• **Written instruction**:
Count the lines in the entries below that contain the string "skCircle", and reply with only that number.
*****
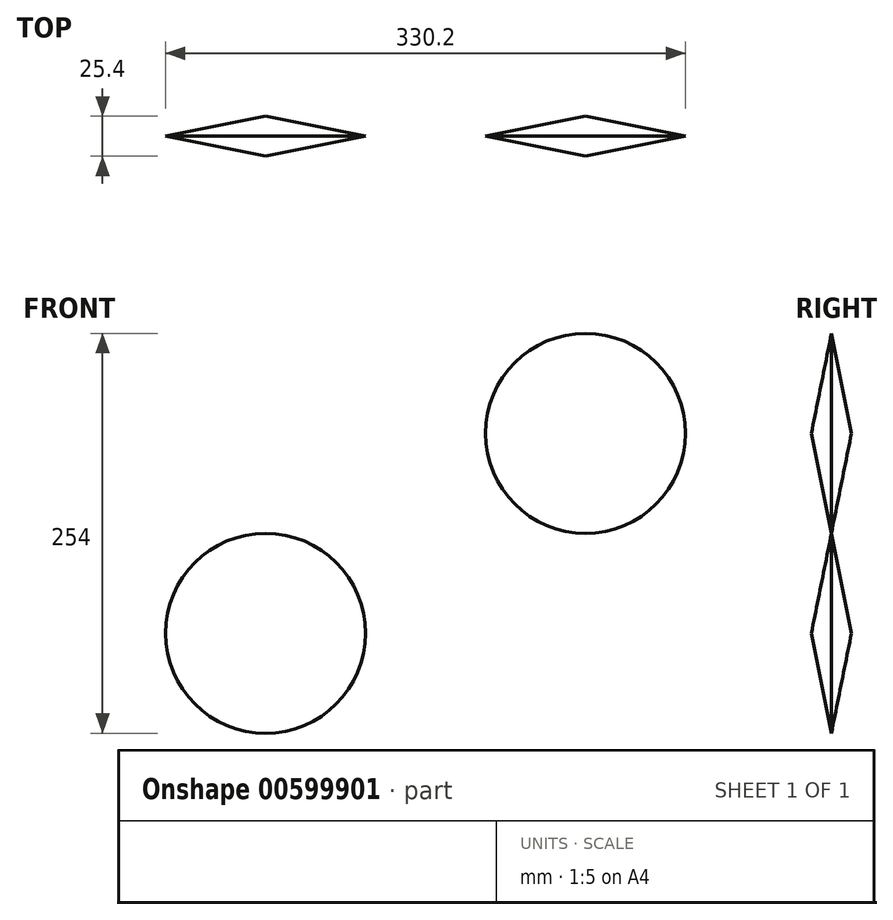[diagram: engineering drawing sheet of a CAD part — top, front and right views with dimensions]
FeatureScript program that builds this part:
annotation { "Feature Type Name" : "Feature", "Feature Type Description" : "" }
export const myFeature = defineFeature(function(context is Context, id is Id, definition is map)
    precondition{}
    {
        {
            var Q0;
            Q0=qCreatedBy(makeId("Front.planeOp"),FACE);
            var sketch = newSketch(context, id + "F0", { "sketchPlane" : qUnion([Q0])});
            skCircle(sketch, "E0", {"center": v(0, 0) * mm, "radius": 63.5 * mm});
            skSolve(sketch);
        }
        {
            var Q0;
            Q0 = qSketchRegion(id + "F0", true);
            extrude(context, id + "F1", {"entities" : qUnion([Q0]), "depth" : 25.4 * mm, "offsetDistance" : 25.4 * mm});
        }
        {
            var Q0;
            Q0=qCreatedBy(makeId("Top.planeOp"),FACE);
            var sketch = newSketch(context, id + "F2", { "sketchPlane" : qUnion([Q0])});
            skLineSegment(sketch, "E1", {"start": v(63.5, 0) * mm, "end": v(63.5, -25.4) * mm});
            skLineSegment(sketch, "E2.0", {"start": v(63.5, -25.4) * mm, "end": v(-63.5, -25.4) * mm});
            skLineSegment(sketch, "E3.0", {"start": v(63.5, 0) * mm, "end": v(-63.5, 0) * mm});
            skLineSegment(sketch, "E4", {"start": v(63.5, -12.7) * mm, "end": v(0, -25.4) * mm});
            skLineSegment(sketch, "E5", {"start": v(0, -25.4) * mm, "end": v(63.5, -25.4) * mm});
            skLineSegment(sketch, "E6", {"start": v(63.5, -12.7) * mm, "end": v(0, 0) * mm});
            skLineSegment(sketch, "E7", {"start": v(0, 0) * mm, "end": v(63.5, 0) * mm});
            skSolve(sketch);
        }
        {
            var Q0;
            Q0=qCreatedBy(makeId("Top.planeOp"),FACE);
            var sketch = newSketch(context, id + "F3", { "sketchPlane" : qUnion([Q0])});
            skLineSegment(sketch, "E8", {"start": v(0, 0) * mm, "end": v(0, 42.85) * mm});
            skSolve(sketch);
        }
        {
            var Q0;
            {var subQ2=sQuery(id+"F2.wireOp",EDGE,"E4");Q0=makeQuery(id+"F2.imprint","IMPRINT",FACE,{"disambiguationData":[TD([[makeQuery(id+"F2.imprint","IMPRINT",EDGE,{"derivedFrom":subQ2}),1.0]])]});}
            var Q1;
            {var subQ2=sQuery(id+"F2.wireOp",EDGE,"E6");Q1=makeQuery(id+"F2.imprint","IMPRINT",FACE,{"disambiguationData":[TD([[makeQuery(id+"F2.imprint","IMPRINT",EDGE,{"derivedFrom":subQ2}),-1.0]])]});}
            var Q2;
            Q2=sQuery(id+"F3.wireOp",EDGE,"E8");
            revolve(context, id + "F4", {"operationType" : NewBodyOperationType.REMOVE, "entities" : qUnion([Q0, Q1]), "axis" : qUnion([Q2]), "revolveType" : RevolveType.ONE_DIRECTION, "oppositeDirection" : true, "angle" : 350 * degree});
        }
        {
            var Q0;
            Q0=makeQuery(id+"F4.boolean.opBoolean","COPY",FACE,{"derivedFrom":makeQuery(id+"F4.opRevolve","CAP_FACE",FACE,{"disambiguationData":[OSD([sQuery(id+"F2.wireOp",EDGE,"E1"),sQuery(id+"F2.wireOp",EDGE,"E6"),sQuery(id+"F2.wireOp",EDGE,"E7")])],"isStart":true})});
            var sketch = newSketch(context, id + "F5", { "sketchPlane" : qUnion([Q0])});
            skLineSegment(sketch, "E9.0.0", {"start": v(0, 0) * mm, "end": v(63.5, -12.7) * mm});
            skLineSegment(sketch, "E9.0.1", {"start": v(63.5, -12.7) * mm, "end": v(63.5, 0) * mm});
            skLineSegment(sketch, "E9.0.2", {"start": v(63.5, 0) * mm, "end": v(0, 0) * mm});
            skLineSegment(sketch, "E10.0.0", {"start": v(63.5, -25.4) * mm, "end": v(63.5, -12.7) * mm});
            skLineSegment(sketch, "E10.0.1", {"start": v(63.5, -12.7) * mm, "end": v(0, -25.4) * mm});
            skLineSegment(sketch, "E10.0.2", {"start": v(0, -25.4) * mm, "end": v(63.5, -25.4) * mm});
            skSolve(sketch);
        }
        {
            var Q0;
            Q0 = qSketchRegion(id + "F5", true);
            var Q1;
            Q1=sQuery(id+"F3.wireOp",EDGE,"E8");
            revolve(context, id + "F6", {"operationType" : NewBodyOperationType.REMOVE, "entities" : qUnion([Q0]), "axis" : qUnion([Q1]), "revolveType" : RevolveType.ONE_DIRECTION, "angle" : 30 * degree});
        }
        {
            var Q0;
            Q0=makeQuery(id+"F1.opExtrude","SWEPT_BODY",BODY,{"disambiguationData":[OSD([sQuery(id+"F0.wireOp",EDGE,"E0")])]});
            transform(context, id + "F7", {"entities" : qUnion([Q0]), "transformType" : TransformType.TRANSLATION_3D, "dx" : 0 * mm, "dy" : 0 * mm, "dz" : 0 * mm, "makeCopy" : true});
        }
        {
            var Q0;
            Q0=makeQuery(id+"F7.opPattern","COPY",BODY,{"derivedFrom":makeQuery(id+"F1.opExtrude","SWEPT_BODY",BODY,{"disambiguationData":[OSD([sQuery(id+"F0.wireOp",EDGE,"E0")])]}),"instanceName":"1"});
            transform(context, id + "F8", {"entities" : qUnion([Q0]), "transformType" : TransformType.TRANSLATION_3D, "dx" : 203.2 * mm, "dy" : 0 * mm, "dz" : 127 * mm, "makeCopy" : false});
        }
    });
*****
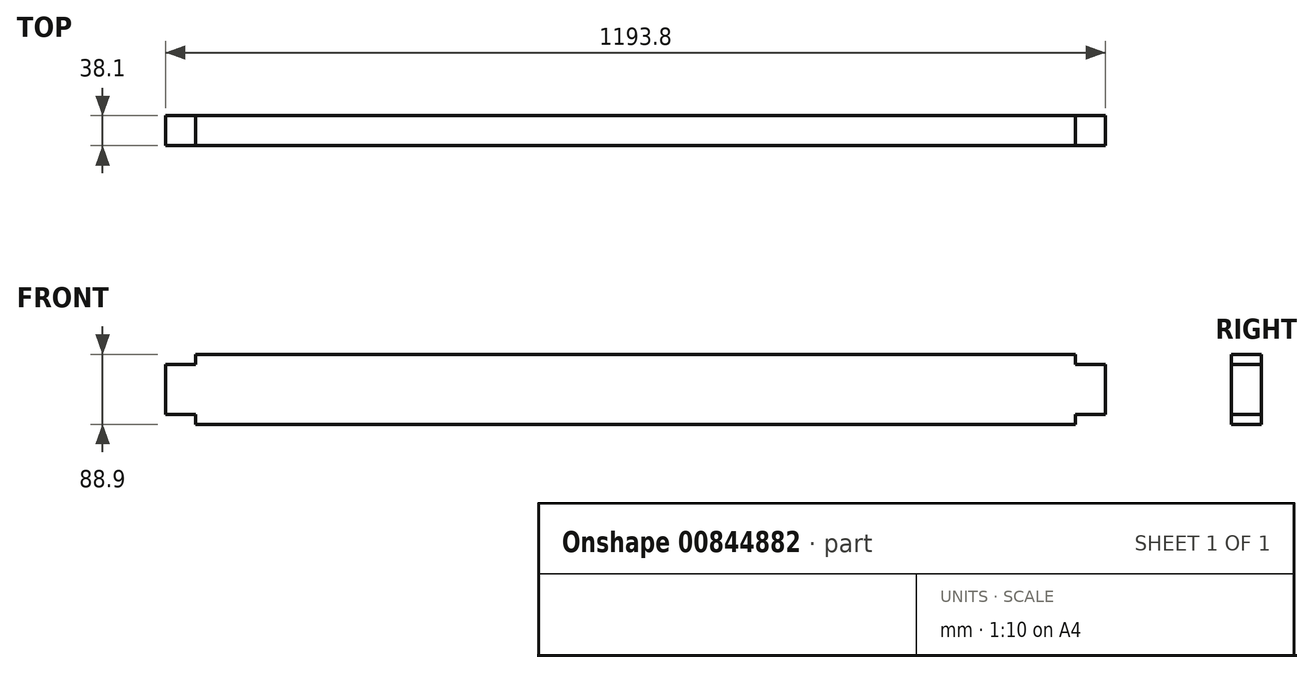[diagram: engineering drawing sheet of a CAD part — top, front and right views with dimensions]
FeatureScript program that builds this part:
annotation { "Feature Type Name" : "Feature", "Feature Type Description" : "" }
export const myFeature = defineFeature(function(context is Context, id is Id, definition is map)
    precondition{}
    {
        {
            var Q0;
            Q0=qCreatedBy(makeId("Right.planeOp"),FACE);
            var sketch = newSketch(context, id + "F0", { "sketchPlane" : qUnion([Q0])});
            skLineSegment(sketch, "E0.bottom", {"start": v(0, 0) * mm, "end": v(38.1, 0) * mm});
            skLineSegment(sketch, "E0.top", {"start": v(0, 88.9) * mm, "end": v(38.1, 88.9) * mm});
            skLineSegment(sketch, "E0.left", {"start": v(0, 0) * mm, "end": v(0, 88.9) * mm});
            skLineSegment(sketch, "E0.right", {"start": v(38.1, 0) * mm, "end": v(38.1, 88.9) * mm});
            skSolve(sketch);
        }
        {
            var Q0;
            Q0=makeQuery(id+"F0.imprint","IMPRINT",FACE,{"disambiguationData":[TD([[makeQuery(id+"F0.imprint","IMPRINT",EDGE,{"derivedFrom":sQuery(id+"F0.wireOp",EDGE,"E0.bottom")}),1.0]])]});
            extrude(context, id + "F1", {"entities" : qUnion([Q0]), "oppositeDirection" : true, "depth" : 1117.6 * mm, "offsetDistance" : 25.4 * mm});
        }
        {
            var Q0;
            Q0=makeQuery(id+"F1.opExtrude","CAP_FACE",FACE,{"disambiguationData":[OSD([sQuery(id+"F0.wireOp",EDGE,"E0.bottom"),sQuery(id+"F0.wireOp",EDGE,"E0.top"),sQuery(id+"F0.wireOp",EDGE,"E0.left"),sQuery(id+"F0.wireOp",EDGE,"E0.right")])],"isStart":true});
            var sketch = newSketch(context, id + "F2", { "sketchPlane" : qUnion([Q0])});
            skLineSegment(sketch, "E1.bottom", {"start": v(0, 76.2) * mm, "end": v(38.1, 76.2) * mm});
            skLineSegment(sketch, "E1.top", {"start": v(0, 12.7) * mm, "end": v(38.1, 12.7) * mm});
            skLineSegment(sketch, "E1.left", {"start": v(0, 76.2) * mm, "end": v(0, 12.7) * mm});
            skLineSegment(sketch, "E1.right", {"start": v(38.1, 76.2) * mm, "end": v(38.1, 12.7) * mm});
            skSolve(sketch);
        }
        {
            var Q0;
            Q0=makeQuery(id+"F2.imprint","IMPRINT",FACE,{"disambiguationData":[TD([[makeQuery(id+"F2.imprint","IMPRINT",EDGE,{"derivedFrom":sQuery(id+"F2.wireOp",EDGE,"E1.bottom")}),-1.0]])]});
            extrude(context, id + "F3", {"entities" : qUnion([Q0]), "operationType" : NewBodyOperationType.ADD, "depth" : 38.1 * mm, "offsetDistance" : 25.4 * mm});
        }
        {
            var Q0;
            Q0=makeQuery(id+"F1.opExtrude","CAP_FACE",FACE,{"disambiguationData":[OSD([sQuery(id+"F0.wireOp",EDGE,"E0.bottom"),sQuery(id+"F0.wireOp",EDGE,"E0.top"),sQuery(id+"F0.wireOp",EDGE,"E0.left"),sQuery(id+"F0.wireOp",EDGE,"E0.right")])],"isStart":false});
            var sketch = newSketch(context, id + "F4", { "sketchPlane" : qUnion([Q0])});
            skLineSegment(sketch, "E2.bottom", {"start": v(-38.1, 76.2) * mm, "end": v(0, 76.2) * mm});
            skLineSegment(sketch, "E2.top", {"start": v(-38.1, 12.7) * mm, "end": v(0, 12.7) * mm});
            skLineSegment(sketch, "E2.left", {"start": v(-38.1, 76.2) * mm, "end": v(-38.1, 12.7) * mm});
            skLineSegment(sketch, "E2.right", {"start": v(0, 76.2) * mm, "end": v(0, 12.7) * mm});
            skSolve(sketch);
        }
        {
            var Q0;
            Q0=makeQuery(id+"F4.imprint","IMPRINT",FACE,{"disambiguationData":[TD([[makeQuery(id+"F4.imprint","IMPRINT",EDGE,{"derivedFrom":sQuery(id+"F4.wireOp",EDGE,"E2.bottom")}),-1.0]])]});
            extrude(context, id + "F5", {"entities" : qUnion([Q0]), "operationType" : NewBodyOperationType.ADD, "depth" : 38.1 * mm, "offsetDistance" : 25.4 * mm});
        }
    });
*****
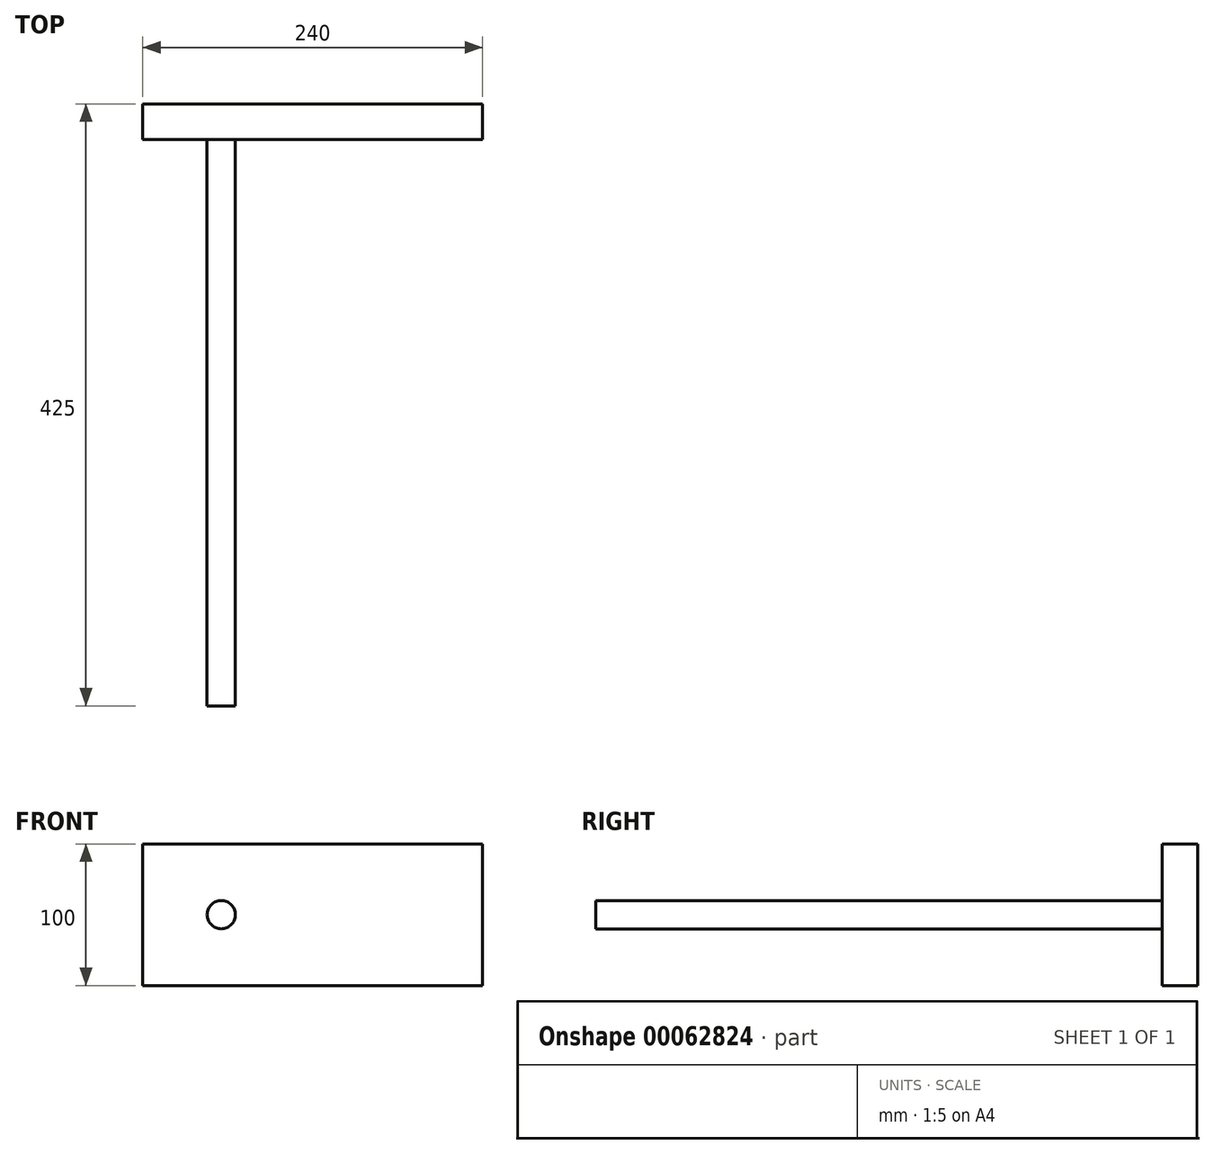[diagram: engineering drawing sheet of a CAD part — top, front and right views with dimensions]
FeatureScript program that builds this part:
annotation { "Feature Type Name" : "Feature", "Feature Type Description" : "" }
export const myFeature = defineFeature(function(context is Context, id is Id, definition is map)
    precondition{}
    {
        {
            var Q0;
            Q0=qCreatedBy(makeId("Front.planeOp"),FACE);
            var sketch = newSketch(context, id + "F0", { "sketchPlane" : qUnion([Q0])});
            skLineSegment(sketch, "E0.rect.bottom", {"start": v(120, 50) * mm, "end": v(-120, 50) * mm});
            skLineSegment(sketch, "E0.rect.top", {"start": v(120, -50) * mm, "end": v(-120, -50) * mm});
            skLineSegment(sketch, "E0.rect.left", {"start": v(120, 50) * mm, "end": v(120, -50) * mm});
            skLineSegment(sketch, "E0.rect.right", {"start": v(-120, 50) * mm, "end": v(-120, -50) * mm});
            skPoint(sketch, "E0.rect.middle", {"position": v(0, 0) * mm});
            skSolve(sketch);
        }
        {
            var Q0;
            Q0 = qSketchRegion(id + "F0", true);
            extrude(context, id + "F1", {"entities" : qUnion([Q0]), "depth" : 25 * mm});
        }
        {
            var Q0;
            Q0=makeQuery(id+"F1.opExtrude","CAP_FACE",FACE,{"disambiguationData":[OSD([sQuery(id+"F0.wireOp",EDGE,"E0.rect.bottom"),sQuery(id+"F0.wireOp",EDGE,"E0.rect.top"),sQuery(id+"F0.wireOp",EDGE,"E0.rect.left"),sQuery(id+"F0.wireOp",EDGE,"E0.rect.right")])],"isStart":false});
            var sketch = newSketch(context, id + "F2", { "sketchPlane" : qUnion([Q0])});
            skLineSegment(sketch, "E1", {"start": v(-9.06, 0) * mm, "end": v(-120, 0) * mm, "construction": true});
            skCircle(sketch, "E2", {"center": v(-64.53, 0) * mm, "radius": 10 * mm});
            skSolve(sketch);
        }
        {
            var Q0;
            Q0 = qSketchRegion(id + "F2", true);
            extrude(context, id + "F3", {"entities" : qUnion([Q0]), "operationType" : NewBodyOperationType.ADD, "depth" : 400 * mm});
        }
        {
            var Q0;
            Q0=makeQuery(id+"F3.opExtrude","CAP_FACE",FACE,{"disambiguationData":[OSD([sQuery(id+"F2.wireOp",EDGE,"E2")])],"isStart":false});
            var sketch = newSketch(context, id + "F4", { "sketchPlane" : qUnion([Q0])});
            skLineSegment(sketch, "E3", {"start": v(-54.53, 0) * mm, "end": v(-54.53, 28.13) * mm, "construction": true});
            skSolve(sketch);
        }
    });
*****
• **Answer for this exercise**:
2